La importancia de las cosas
SI DE la lectura de la prensa francesa se desprendiera que el vecino país se encuentra obsesionado con la concesión o denegación de pasaporte a Pierre Lagaillarde o con la aparición de banderas bretonas o con el aumento de la práctica del top-less en las playas de Niza, estimaríamos que el francés es un pueblo demente o, como poco, de gente escasamente seria.Pues bien, en España, de una u otra forma, con mayor o menor atención en la prensa son a la postre grandes temas nacionales la concesión de pasaportes a un reducido grupo de exiliados, la retirada de «ikurriñas» o la persecución del nudismo en Ibiza y Formentera.

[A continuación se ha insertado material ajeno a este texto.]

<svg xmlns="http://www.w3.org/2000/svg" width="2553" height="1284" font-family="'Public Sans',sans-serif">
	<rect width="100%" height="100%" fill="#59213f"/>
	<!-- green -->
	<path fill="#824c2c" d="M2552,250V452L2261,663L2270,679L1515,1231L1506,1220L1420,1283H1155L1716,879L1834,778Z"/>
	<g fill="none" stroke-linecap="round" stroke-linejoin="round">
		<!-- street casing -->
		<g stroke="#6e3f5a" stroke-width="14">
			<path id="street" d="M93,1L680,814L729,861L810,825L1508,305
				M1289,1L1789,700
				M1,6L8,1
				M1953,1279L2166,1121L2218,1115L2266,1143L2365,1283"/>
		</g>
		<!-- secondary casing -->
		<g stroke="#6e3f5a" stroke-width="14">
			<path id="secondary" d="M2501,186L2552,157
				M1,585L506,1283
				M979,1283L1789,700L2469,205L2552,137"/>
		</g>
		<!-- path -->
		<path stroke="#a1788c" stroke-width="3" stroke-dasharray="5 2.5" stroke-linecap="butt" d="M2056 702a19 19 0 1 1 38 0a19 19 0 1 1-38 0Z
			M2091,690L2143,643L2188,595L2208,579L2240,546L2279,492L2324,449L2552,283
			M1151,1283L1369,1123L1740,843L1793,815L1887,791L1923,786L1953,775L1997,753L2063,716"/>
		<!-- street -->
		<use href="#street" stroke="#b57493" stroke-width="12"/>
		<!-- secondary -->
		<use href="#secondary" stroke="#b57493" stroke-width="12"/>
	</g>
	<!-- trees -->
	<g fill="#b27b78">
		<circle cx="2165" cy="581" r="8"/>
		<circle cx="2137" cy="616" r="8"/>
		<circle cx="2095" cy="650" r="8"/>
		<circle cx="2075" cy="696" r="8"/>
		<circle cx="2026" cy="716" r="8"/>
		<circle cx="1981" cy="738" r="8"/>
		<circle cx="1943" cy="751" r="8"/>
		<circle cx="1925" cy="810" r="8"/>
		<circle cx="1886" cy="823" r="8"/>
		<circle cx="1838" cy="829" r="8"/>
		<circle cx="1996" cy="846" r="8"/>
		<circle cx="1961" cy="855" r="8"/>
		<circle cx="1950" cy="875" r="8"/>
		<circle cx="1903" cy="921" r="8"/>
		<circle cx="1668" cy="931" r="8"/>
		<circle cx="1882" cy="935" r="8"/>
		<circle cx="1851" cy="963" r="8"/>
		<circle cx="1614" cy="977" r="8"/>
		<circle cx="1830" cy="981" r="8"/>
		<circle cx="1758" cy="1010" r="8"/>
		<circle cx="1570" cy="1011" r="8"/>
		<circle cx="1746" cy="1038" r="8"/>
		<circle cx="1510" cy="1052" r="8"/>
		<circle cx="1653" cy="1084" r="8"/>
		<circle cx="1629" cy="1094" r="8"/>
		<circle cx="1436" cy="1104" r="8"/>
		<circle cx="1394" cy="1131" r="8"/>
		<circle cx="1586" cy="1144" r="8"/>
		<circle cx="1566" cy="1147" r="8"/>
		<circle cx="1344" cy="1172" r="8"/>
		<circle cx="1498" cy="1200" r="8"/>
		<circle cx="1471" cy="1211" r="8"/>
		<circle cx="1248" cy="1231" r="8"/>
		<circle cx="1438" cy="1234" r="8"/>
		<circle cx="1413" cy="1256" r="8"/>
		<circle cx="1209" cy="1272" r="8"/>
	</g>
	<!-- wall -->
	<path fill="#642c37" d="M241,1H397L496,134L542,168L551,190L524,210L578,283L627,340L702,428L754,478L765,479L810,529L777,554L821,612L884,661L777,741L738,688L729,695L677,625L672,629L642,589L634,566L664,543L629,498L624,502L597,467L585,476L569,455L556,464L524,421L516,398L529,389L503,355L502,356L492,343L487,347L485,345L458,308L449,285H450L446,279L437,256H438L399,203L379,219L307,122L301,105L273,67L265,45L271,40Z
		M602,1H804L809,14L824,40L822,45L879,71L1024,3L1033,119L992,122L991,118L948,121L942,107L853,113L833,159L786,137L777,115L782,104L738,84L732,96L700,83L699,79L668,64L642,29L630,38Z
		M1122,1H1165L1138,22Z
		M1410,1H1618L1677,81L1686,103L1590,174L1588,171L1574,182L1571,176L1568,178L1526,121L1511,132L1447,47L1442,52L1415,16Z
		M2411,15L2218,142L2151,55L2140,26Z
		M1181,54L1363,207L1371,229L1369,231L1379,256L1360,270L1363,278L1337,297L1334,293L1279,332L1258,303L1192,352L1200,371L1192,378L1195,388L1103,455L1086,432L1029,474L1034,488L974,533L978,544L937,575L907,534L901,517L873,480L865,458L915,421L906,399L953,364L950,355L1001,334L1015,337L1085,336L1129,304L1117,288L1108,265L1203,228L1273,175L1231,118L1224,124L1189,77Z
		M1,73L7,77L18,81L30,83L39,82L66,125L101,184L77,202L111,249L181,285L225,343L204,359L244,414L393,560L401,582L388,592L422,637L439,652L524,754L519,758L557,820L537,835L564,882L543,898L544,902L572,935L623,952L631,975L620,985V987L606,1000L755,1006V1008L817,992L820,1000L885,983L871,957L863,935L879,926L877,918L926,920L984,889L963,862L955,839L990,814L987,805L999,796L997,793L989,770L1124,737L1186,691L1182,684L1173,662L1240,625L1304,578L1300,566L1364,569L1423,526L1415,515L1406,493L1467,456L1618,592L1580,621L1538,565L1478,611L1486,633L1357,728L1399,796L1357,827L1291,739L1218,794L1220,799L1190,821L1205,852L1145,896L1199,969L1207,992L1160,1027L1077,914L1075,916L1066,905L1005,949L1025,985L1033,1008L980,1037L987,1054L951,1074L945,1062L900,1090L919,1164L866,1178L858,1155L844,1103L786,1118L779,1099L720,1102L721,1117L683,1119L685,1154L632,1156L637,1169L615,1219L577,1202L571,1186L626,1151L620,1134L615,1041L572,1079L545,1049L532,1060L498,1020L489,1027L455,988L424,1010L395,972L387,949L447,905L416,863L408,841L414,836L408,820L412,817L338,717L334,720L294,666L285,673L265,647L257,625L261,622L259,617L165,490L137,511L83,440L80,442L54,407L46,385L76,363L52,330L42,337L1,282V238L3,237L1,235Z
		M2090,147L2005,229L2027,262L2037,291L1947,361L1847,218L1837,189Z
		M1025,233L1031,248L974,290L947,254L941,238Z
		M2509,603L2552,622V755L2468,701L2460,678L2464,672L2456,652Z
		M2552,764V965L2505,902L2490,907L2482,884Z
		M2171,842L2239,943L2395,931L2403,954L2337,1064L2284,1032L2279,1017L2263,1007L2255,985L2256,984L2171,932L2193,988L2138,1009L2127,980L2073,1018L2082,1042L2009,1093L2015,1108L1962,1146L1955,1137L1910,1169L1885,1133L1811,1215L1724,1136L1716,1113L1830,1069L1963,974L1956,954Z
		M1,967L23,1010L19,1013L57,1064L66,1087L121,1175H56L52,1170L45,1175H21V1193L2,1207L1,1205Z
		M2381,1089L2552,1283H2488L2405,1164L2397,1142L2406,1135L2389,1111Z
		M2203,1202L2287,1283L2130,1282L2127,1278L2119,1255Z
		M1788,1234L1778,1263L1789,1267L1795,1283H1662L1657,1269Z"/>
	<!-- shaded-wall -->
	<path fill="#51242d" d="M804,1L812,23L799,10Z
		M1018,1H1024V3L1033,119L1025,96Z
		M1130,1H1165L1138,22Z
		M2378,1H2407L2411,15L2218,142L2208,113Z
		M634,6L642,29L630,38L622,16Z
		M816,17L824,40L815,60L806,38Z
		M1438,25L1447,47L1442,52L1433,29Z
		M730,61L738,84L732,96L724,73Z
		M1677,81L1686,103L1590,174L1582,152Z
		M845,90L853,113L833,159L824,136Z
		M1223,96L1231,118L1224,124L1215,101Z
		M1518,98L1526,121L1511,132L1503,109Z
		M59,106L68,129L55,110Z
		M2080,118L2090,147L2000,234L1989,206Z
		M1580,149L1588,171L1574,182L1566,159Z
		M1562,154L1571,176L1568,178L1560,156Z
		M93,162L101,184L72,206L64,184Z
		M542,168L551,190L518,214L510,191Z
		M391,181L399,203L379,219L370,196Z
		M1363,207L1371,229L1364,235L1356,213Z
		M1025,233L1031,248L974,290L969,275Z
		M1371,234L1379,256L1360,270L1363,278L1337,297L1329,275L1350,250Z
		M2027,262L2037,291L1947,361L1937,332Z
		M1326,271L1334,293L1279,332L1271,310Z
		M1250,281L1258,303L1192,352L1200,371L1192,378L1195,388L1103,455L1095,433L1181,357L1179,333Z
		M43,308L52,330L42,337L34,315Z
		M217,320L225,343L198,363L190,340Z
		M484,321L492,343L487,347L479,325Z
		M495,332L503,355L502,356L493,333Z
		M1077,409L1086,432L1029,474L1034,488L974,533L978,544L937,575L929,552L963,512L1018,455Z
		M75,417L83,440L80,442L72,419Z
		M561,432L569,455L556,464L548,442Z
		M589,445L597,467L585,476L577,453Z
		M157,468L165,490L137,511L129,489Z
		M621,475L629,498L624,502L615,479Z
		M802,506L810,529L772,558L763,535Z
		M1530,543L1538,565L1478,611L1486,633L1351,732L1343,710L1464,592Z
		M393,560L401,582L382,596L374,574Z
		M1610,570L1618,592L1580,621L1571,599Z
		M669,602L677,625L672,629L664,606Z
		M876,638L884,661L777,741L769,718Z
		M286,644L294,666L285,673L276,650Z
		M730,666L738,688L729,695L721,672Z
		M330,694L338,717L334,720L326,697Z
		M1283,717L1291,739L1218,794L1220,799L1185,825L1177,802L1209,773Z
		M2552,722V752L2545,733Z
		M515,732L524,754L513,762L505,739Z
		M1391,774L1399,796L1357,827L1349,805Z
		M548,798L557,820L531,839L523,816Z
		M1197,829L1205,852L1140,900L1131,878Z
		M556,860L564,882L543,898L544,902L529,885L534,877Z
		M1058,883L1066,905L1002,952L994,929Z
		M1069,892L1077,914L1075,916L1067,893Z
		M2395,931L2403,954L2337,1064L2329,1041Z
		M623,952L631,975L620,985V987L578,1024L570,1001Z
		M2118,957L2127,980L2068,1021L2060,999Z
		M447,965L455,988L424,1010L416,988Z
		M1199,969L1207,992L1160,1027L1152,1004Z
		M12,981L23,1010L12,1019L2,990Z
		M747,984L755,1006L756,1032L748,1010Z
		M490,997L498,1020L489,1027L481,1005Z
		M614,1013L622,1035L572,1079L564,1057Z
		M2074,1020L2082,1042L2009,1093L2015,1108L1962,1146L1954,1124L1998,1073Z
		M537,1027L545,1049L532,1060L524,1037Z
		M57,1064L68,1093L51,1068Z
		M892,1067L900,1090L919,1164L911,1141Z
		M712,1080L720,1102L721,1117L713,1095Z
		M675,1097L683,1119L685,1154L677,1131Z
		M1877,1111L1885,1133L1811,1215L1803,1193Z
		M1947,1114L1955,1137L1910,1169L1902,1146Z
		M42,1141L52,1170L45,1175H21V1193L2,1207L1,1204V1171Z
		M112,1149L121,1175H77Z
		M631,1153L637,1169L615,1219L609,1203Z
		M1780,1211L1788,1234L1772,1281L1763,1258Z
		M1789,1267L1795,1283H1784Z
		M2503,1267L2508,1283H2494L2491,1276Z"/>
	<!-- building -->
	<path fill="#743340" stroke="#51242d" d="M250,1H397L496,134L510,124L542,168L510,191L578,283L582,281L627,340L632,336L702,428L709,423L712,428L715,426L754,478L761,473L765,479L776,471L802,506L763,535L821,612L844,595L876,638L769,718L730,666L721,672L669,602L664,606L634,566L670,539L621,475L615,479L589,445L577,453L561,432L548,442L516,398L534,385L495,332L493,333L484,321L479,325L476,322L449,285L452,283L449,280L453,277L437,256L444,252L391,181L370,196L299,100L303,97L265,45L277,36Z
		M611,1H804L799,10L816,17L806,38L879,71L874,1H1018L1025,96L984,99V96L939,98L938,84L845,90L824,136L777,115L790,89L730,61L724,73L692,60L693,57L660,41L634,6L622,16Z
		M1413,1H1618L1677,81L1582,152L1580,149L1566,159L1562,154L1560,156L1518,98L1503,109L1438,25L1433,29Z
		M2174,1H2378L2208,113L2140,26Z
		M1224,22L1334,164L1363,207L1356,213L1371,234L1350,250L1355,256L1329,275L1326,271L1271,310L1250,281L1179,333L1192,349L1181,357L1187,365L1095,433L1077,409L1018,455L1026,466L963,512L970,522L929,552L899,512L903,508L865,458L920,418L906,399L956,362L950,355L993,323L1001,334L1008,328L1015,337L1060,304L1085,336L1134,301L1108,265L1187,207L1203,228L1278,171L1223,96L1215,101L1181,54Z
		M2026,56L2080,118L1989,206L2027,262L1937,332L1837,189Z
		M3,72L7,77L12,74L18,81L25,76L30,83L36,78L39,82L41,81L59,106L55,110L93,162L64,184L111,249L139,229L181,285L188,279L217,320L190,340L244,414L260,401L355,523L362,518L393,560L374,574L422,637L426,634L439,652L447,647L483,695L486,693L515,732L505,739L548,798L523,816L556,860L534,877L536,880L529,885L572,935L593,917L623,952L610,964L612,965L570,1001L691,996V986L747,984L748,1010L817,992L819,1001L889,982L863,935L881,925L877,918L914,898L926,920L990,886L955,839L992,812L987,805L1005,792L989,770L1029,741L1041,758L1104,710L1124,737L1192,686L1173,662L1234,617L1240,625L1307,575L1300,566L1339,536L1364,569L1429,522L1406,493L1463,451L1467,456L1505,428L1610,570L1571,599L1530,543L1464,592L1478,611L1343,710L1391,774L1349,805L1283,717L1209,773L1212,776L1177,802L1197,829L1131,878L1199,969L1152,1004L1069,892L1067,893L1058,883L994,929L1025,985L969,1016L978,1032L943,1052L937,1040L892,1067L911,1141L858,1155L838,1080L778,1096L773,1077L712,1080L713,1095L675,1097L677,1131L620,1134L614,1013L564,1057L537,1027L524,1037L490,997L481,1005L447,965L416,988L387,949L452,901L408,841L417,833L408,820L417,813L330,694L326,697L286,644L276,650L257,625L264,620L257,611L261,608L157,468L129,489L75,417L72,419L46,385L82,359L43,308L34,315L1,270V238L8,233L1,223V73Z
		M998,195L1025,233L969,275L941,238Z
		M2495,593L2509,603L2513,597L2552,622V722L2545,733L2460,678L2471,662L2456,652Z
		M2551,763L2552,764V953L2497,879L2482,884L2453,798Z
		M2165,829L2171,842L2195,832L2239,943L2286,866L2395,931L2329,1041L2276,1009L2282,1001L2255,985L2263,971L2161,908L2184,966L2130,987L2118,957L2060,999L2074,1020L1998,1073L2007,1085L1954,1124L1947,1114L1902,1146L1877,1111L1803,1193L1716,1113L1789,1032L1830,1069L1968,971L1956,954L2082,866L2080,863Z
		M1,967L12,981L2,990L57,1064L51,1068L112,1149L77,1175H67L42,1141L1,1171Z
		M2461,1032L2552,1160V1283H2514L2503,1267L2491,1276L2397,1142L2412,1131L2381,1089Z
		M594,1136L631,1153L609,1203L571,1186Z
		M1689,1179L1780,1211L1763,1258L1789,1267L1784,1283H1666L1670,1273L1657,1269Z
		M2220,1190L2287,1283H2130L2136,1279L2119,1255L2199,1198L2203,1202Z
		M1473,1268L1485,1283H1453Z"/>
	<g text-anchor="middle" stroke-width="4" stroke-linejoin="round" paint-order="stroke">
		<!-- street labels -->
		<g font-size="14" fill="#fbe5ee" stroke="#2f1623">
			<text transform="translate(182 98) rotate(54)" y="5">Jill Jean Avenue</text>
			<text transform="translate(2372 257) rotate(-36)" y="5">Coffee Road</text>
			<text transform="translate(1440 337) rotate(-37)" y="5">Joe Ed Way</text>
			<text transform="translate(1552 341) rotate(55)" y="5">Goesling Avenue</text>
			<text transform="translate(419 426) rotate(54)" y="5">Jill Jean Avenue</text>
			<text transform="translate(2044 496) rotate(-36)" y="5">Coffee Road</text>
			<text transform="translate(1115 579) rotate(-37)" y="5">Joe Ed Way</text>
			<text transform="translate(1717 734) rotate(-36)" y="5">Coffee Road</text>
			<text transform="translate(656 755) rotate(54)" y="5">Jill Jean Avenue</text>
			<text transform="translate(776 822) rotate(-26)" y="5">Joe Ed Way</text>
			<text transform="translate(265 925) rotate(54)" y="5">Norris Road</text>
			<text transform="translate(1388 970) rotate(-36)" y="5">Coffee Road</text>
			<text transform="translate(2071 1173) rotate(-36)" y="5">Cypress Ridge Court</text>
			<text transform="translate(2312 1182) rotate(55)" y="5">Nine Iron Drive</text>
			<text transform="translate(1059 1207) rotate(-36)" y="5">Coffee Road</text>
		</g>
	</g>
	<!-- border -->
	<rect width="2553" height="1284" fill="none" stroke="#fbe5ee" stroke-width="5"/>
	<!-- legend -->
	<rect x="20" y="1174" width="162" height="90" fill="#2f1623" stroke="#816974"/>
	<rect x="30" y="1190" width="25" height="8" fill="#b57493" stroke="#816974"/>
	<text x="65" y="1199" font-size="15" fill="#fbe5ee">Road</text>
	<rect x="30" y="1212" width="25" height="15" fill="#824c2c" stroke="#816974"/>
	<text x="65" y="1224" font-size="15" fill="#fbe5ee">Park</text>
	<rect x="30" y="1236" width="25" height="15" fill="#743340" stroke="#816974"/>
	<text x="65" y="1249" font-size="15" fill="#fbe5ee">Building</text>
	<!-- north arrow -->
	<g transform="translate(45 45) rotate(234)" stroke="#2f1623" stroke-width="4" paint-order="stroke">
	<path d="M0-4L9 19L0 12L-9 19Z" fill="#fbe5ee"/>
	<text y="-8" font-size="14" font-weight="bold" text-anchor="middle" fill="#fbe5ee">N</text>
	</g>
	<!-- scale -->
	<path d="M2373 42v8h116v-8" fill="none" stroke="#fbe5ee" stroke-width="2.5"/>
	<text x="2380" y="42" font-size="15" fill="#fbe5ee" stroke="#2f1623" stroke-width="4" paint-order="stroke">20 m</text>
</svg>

Causa sonrojo que un centenar de exiliados españoles ocupen nuestro consulado en París como protesta por la lentitud en la tramitación de sus pasaportes. De alguna manera se ha dado pie para esa protesta. En París puede haber a lo sumo medio millar de refugiados sin pasaporte. Esos documentos bien podían haber sido tramitados en veinticuatro horas. Pues no. Cierta vocación por las pequeñas cosas parece obligar a altos funcionarios a construir una montaña con un grano de arena, a demorar los trámites, a entrar en la casuística de cada futuro recipiendario, a complicar, en suma, las cosas sencillas.
El tema del pasaporte a Santiago Carrillo ha devenido en otra de las grandes cuestiones nacionales por obra y gracia de la política de pequeñeces que aún priva en el país. No existe razón jurídica que avale la denegación de pasaporte al señor Carrillo -ciudadano español que, por lo demás, se confecciona y prueba los trajes en su sastre de Madrid al que acude cuando lo cree conveniente-. Entregar al señor Carrillo su pasaporte no implica más que su llegada legal a Barajas donde será recibido por sus partidarios; -al día siguiente esos partidarios le ofrecerán una cena-homenaje en un restaurante de Madrid y a partir de ese momento será lo que es: un político con la importancia que le confiere su rango de secretario general de un partido. Nada más.
Pues tampoco. Los tenaces forjadores de mitos parecen empeñados a la ardua tarea de convertir el retorno del señor Carrillo en un tema de Estado.
En un momento de aguda crisis turística, mientras centenares de empresas y millares de trabajadores ven cómo se acerca el riesgo de la quiebra, nuestras autoridades tienen por necesario enviar a las fuerzas de orden público a vigilar tras los pinares de las contraplayas ibicencas a las pacíficas familias extranjeras o españolas que toman baños de sol integral.
Todo esto, que no es más que una somera sintomatología de cosas y sucesos más numerosos e importantes, resulta difícil de entender. Cuando tenemos problemas acuciantes de paro, de endeudamiento nacional y de inestabilidad política, no pocos de nuestros gobernantes parecen empeñados en invertir el orden de gravedad de los acontecimientos.
Este parece ser un país donde algún gobernador civil, al ser cesado, se despide con discursos y proclamas que podrían superar la letra de la «Cabalgata de las Walkirias». De ahí para arriba el escalafón estatal depara toda la gama de las sorpresas de la dignidad del poder mal entendida, la vacuidad, la cortedad de miras, la falta de imaginación, la suficiencia de los ignorantes y la impotencia de unos administradores que no parecen capaces de deslindar lo que es importante de lo que no lo es.